Una volta acquisite le nozioni base – gli alieni hanno un super udito e non sanno nuotare, entrambe informazioni già rivelate in A Quiet Place e relativo sequel – Sam va in direzione contraria per esaudire il proprio ultimo desiderio. Sulla strada incontra Eric, spaventatissimo cittadino britannico che invece dice chiaro e tondo che non ha intenzione di morire lì, in quel modo. Quella che segue è quindi una storia che vive delle fascinazioni offerte dalla premessa della saga e delle via via sempre più pericolose situazioni nelle quali si ritrovano, ma tutto va in direzione di un finale intimo, commovente e che affonda le sue ragioni nell’idea stessa alla base di A Quiet Place.
La domanda, il “what if” narrativo dal quale è partito tutto infatti non è mai stato “Cosa succederebbe se degli alieni costringessero il mondo al silenzio?“, ma “Cosa farebbero i genitori per proteggere i figli nel peggior scenario possibile?“. John Krasinski, da padre, si è immaginato di dover proteggere una figlia sorda e un neonato in un mondo improvvisamente muto, mentre per il personaggio di Lupita Nyong’o la questione è ancora più sottile.

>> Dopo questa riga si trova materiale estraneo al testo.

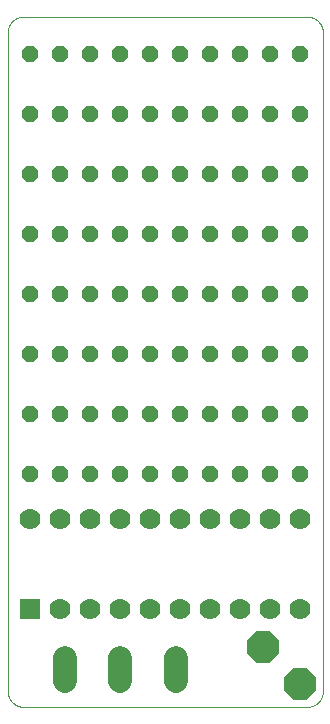
<source format=gbs>
G75*
%MOIN*%
%OFA0B0*%
%FSLAX25Y25*%
%IPPOS*%
%LPD*%
%AMOC8*
5,1,8,0,0,1.08239X$1,22.5*
%
%ADD10C,0.00000*%
%ADD11OC8,0.05600*%
%ADD12OC8,0.10400*%
%ADD13R,0.07000X0.07000*%
%ADD14C,0.07000*%
%ADD15C,0.08077*%
D10*
X0004567Y0009300D02*
X0004567Y0229261D01*
X0004569Y0229401D01*
X0004575Y0229541D01*
X0004585Y0229681D01*
X0004598Y0229821D01*
X0004616Y0229960D01*
X0004638Y0230099D01*
X0004663Y0230236D01*
X0004692Y0230374D01*
X0004725Y0230510D01*
X0004762Y0230645D01*
X0004803Y0230779D01*
X0004848Y0230912D01*
X0004896Y0231044D01*
X0004948Y0231174D01*
X0005003Y0231303D01*
X0005062Y0231430D01*
X0005125Y0231556D01*
X0005191Y0231680D01*
X0005260Y0231801D01*
X0005333Y0231921D01*
X0005410Y0232039D01*
X0005489Y0232154D01*
X0005572Y0232268D01*
X0005658Y0232378D01*
X0005747Y0232487D01*
X0005839Y0232593D01*
X0005934Y0232696D01*
X0006031Y0232797D01*
X0006132Y0232894D01*
X0006235Y0232989D01*
X0006341Y0233081D01*
X0006450Y0233170D01*
X0006560Y0233256D01*
X0006674Y0233339D01*
X0006789Y0233418D01*
X0006907Y0233495D01*
X0007027Y0233568D01*
X0007148Y0233637D01*
X0007272Y0233703D01*
X0007398Y0233766D01*
X0007525Y0233825D01*
X0007654Y0233880D01*
X0007784Y0233932D01*
X0007916Y0233980D01*
X0008049Y0234025D01*
X0008183Y0234066D01*
X0008318Y0234103D01*
X0008454Y0234136D01*
X0008592Y0234165D01*
X0008729Y0234190D01*
X0008868Y0234212D01*
X0009007Y0234230D01*
X0009147Y0234243D01*
X0009287Y0234253D01*
X0009427Y0234259D01*
X0009567Y0234261D01*
X0104517Y0234261D01*
X0104657Y0234259D01*
X0104797Y0234253D01*
X0104937Y0234243D01*
X0105077Y0234230D01*
X0105216Y0234212D01*
X0105355Y0234190D01*
X0105492Y0234165D01*
X0105630Y0234136D01*
X0105766Y0234103D01*
X0105901Y0234066D01*
X0106035Y0234025D01*
X0106168Y0233980D01*
X0106300Y0233932D01*
X0106430Y0233880D01*
X0106559Y0233825D01*
X0106686Y0233766D01*
X0106812Y0233703D01*
X0106936Y0233637D01*
X0107057Y0233568D01*
X0107177Y0233495D01*
X0107295Y0233418D01*
X0107410Y0233339D01*
X0107524Y0233256D01*
X0107634Y0233170D01*
X0107743Y0233081D01*
X0107849Y0232989D01*
X0107952Y0232894D01*
X0108053Y0232797D01*
X0108150Y0232696D01*
X0108245Y0232593D01*
X0108337Y0232487D01*
X0108426Y0232378D01*
X0108512Y0232268D01*
X0108595Y0232154D01*
X0108674Y0232039D01*
X0108751Y0231921D01*
X0108824Y0231801D01*
X0108893Y0231680D01*
X0108959Y0231556D01*
X0109022Y0231430D01*
X0109081Y0231303D01*
X0109136Y0231174D01*
X0109188Y0231044D01*
X0109236Y0230912D01*
X0109281Y0230779D01*
X0109322Y0230645D01*
X0109359Y0230510D01*
X0109392Y0230374D01*
X0109421Y0230236D01*
X0109446Y0230099D01*
X0109468Y0229960D01*
X0109486Y0229821D01*
X0109499Y0229681D01*
X0109509Y0229541D01*
X0109515Y0229401D01*
X0109517Y0229261D01*
X0109517Y0009300D01*
X0109515Y0009160D01*
X0109509Y0009020D01*
X0109499Y0008880D01*
X0109486Y0008740D01*
X0109468Y0008601D01*
X0109446Y0008462D01*
X0109421Y0008325D01*
X0109392Y0008187D01*
X0109359Y0008051D01*
X0109322Y0007916D01*
X0109281Y0007782D01*
X0109236Y0007649D01*
X0109188Y0007517D01*
X0109136Y0007387D01*
X0109081Y0007258D01*
X0109022Y0007131D01*
X0108959Y0007005D01*
X0108893Y0006881D01*
X0108824Y0006760D01*
X0108751Y0006640D01*
X0108674Y0006522D01*
X0108595Y0006407D01*
X0108512Y0006293D01*
X0108426Y0006183D01*
X0108337Y0006074D01*
X0108245Y0005968D01*
X0108150Y0005865D01*
X0108053Y0005764D01*
X0107952Y0005667D01*
X0107849Y0005572D01*
X0107743Y0005480D01*
X0107634Y0005391D01*
X0107524Y0005305D01*
X0107410Y0005222D01*
X0107295Y0005143D01*
X0107177Y0005066D01*
X0107057Y0004993D01*
X0106936Y0004924D01*
X0106812Y0004858D01*
X0106686Y0004795D01*
X0106559Y0004736D01*
X0106430Y0004681D01*
X0106300Y0004629D01*
X0106168Y0004581D01*
X0106035Y0004536D01*
X0105901Y0004495D01*
X0105766Y0004458D01*
X0105630Y0004425D01*
X0105492Y0004396D01*
X0105355Y0004371D01*
X0105216Y0004349D01*
X0105077Y0004331D01*
X0104937Y0004318D01*
X0104797Y0004308D01*
X0104657Y0004302D01*
X0104517Y0004300D01*
X0009567Y0004300D01*
X0009427Y0004302D01*
X0009287Y0004308D01*
X0009147Y0004318D01*
X0009007Y0004331D01*
X0008868Y0004349D01*
X0008729Y0004371D01*
X0008592Y0004396D01*
X0008454Y0004425D01*
X0008318Y0004458D01*
X0008183Y0004495D01*
X0008049Y0004536D01*
X0007916Y0004581D01*
X0007784Y0004629D01*
X0007654Y0004681D01*
X0007525Y0004736D01*
X0007398Y0004795D01*
X0007272Y0004858D01*
X0007148Y0004924D01*
X0007027Y0004993D01*
X0006907Y0005066D01*
X0006789Y0005143D01*
X0006674Y0005222D01*
X0006560Y0005305D01*
X0006450Y0005391D01*
X0006341Y0005480D01*
X0006235Y0005572D01*
X0006132Y0005667D01*
X0006031Y0005764D01*
X0005934Y0005865D01*
X0005839Y0005968D01*
X0005747Y0006074D01*
X0005658Y0006183D01*
X0005572Y0006293D01*
X0005489Y0006407D01*
X0005410Y0006522D01*
X0005333Y0006640D01*
X0005260Y0006760D01*
X0005191Y0006881D01*
X0005125Y0007005D01*
X0005062Y0007131D01*
X0005003Y0007258D01*
X0004948Y0007387D01*
X0004896Y0007517D01*
X0004848Y0007649D01*
X0004803Y0007782D01*
X0004762Y0007916D01*
X0004725Y0008051D01*
X0004692Y0008187D01*
X0004663Y0008325D01*
X0004638Y0008462D01*
X0004616Y0008601D01*
X0004598Y0008740D01*
X0004585Y0008880D01*
X0004575Y0009020D01*
X0004569Y0009160D01*
X0004567Y0009300D01*
D11*
X0012067Y0081800D03*
X0012067Y0101800D03*
X0022067Y0101800D03*
X0022067Y0081800D03*
X0032067Y0081800D03*
X0042067Y0081800D03*
X0042067Y0101800D03*
X0032067Y0101800D03*
X0032067Y0121800D03*
X0042067Y0121800D03*
X0042067Y0141800D03*
X0032067Y0141800D03*
X0032067Y0161800D03*
X0042067Y0161800D03*
X0052067Y0161800D03*
X0052067Y0141800D03*
X0052067Y0121800D03*
X0062067Y0121800D03*
X0062067Y0141800D03*
X0062067Y0161800D03*
X0072067Y0161800D03*
X0072067Y0141800D03*
X0072067Y0121800D03*
X0082067Y0121800D03*
X0092067Y0121800D03*
X0092067Y0141800D03*
X0082067Y0141800D03*
X0082067Y0161800D03*
X0092067Y0161800D03*
X0102067Y0161800D03*
X0102067Y0141800D03*
X0102067Y0121800D03*
X0102067Y0101800D03*
X0102067Y0081800D03*
X0092067Y0081800D03*
X0082067Y0081800D03*
X0082067Y0101800D03*
X0092067Y0101800D03*
X0072067Y0101800D03*
X0072067Y0081800D03*
X0062067Y0081800D03*
X0062067Y0101800D03*
X0052067Y0101800D03*
X0052067Y0081800D03*
X0022067Y0121800D03*
X0022067Y0141800D03*
X0022067Y0161800D03*
X0012067Y0161800D03*
X0012067Y0141800D03*
X0012067Y0121800D03*
X0012067Y0181800D03*
X0012067Y0201800D03*
X0012067Y0221800D03*
X0022067Y0221800D03*
X0022067Y0201800D03*
X0022067Y0181800D03*
X0032067Y0181800D03*
X0042067Y0181800D03*
X0042067Y0201800D03*
X0032067Y0201800D03*
X0032067Y0221800D03*
X0042067Y0221800D03*
X0052067Y0221800D03*
X0052067Y0201800D03*
X0052067Y0181800D03*
X0062067Y0181800D03*
X0062067Y0201800D03*
X0062067Y0221800D03*
X0072067Y0221800D03*
X0072067Y0201800D03*
X0072067Y0181800D03*
X0082067Y0181800D03*
X0092067Y0181800D03*
X0092067Y0201800D03*
X0082067Y0201800D03*
X0082067Y0221800D03*
X0092067Y0221800D03*
X0102067Y0221800D03*
X0102067Y0201800D03*
X0102067Y0181800D03*
D12*
X0089567Y0024300D03*
X0102067Y0011800D03*
D13*
X0012067Y0036800D03*
D14*
X0022067Y0036800D03*
X0032067Y0036800D03*
X0042067Y0036800D03*
X0052067Y0036800D03*
X0062067Y0036800D03*
X0072067Y0036800D03*
X0082067Y0036800D03*
X0092067Y0036800D03*
X0102067Y0036800D03*
X0102067Y0066800D03*
X0092067Y0066800D03*
X0082067Y0066800D03*
X0072067Y0066800D03*
X0062067Y0066800D03*
X0052067Y0066800D03*
X0042067Y0066800D03*
X0032067Y0066800D03*
X0022067Y0066800D03*
X0012067Y0066800D03*
D15*
X0023567Y0020639D02*
X0023567Y0012961D01*
X0042067Y0012961D02*
X0042067Y0020639D01*
X0060567Y0020639D02*
X0060567Y0012961D01*
M02*

</source>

L’invasione degli alieni dal super-udito, infatti, si pone come una sorta di manifestazione estrema della delusione e paura di Sam, poetessa che tuttavia a causa del cancro e dell’imminente prospettiva di morte non riesce più a scrivere. Le parole declamate hanno rappresentato la sua vita e fortuna (ha pubblicato un libro), mentre la musica e le note la ricollegano al passato e al padre. Perse sia le prime che le seconde, il mondo di Sam è sprofondato nel silenzio ben prima che gli alieni costringessero la città da 90 decibel ad un sibilo, ed è questo il collegamento allegorico-romantico che rende A Quiet Place – Giorno 1 pienamente integrato al resto del progetto, ben più che la presenza del personaggio di Djimon Hounsou, unico volto già conosciuto dal pubblico grazie al secondo film del 2022.
Purtroppo, al di là di questa ispirazione siamo di fronte ad un prequel spin-off che offre poco in termini di novità, se non un ulteriore aumento del livello di difficoltà intrinseco nell’ambientazione e la suggestione di vedere come se la sia cavata l’umanità nelle primissime ore dell’invasione e senza sapere nulla delle creature in questione. Sono labili le stesse motivazioni dei due protagonisti, buttati nel caos e costretti con la sola forza del tempo presente a creare un legame con lo spettatore che non sempre si crea o ha forza sufficiente a trascinarlo verso il finale.
Considerando le caratteristiche dei primi due film e per aggiornare la chiusura usata nella recensione del secondo film, si può dire A Quiet Place è stato un bel film con un finale bellissimo, il sequel un bellissimo film con un bel finale e questo prequel un film così così con un finale “ok”.